A 2020 survey of nearly 500 donor conceived people found that the majority of respondents hope to form some type of relationship with the donor used in their conception, including a close friendship (31%), casual acquaintance (21%), or a mentor/adviser-type relationship (19%). Fewer than 10 percent of respondents said they do not desire any type of relationship with the donor.
5. Donor conceived people want information, not your money.
When a donor conceived person attempts to connect with newly discovered genetic family members, they are sometimes received with skepticism and defensiveness. People wonder what the donor conceived person wants, and the answer that immediately comes to mind is often money. But in reality, in almost all circumstances, a donor conceived person is reaching out to gather information, not to stake a claim on your estate.
It is normal for donor conceived people to be interested in what they have in common with their donor parent. As children, this might be as simple as wanting to know if they have the same favorite ice cream flavor. As adults, many DCP are curious to know if any of their skills, interests, and physical or personality traits have a genetically inherited component, as well as the family history of their biological father/mother and genetic relatives.
Many donor conceived people seek out their donor parent to fill in the gaps of their family health history for themselves and their children.

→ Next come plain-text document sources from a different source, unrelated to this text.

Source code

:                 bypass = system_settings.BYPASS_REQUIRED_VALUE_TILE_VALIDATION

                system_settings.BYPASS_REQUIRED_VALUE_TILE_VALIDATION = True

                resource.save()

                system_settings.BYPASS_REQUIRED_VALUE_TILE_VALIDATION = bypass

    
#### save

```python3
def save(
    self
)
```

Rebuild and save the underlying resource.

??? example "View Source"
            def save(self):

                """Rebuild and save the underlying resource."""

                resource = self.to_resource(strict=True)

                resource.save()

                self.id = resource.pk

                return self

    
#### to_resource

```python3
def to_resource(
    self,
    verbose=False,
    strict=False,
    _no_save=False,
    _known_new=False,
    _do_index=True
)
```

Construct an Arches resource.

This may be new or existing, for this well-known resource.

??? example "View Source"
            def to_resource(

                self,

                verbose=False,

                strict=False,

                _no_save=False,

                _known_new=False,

6. People born of your donations need to know about your family health history.
Regardless of the specifics of the donation agreement, in medical terms, sperm and egg donors are the genetic father or mother to any person born from their gametes. Your family health history is relevant to the people created from your donation. In some cases, knowing this information could save their life.
When a donor conceived person fills out family medical history at a doctor’s office, they need to report accurate family medical history. If one of your donor conceived offspring reaches out to you, it could be to obtain this information and future updates for themselves and/or their children. Many health issues are genetically inherited and/or substantially heritable. Having access to an updated family medical history can improve one’s health and even be life-saving.
7. Donors must be honest with their significant other, legal children, and extended family.
If you plan to donate, ask yourself if it is something you would proudly share with your significant other, extended family, and your own legal children. If the answer is no, do not become a donor.
Truth and transparency are always best. If you donate your gametes, it’s important to inform the people closest to you because your decision will impact them as well. If you previously donated anonymously and never informed your family, now is the time to do so. Odds are good that you, or a close family member, may be contacted by a previously unknown genetic family member.
If you donated sperm or eggs—or are considering doing so—understand that the people created from your gametes can and will find you through DNA testing or other means. If and when these offspring reach out to you understand that: (1) some of them will hope to form a relationship with you and/or your (their) genetic relatives; (2) learning about you (their biological parent) can help them better understand themselves; and (3) at the very least, sharing health information with them can improve their health and the health of their children.
No one chooses to be conceived via donor gametes and DCP are not parties to or bound by anonymous donation agreements. Exercising empathy can go a long way toward improving the lives and wellbeing of donor conceived people. Your interactions with your donor conceived offspring may very well enrich your own life and the lives of your family members!